Staying with the dog, James explained that as the sound of barks hit surfaces in the room, those surfaces would leave a trace on that sound, absorbing its energy or deflecting it at a certain angle. This means that by the time that sound reaches our ears, it’s laden with a dossier of data that, for many of us, our conscious minds aren’t fully aware of.

The unconscious mind

It can be easy to think that vision is the primary way we perceive our environment, and of course it plays an enormous role. But James highlighted the limitations of vision from which sound does not suffer. We cannot see behind us; vision offers us just a slice of our environment whereas sound draws a detailed image from every angle.

James shared a story of working on a film as a sound recordist where he followed a sightless woman and her guide dog as she narrated her surroundings through sounds. She was walking along a canal, noticing lampposts along the path at regular intervals through the sound of her footsteps reflecting off them, until she passed one which had a lifejacket hooked onto it. She stopped and identified, through a change in the behaviour of sound, that there was an object on the lamppost that hadn’t been on the previous ones. She was able to ‘hear’ its size, shape and location, touch helped her recognise it as a lifejacket.

“We tend to think of this as a kind of superpower that is the acquired by the sightless. That for the blind that their powers of hearing somehow improves dramatically in order to make up for the loss of sight,” he said. “But what does that actually mean?”

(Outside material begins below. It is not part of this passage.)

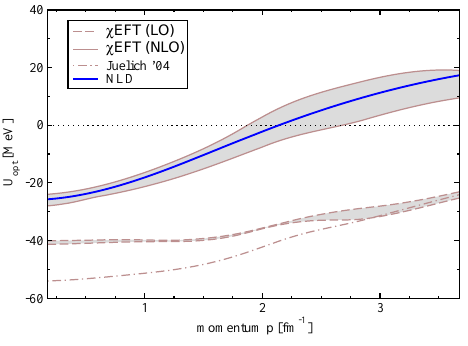
Table 1. Λ -, Σ - and Ξ -regulators for σ - ( Λ σ ), ω -( Λ ω ) 1 , 2 Figure 3. Optical potential of Λ -hyperons versus their ) vertices in units of GeV. In the & ρ -hyperon ( Λ ρ 1 , 2 momentum at various densities of symmetric nuclear ) are relevant cases for Σ and Ξ the isospin cut-offs ( Λ ρ 1 , 2 matter. The NLD calculations at three Fermi-momenta for the charged particles only. For the Σ -hyperon (thick-solid, thick-dashed and thick-dot-dashed curves) different cut-offs values are used for Σ − (upper line) and as indicated are compared to the χ -EFT calculations in for Σ + (bottom line). NLO.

Biologically, we all have the same apparatus, working in the same way. “So in fact we are receiving all of that same information all the time. We are processing it and we are using it get around [just like sightless people], the only difference is…we’re not consciously aware of it.”

Sighted people don’t need to use sound information consciously to navigate their surroundings, whereas sightless people do need to be conscious of the information it carries. And so, the brain rewires to allow for that.

Sound and loneliness

Sound is so effective at helping us place ourselves with our environment - its 360 degree nature placing us at the centre of it - that when sounds are distorted or masked it can affect our psyche. Cities are often considered lonely and isolating places, despite being so full of people. James posits that the constant blanket of noise caused mostly by traffic is obscuring the more subtle sound cues which help hearing people place themselves in their environment and connect with it.

“By imposing this noise floor on us in cities, we’re effectively severing ourselves from our environment, including severing ourselves from all these people that surround us. We’re cut off from the information we need to place ourselves in that environment and so we’re cut off from the environment.”

The soundwaves that hit our ears offer us a detailed image of our environment which we can interpret through our unique perceptions of what certain noises mean to us. (James also conducted an experiment during his British Science Festival event in which the audience closed their eyes, were played some sounds, and were asked what they heard. The responses to one noise were as varied as a bird and a supermarket trolley). If we stop to listen, we can experience the world in a deeper way.

 

*First person collective pronouns will be used hereafter to refer to hearing people, as this blog relates to sound, but we acknowledge that deaf and hard of hearing people would have different experiences.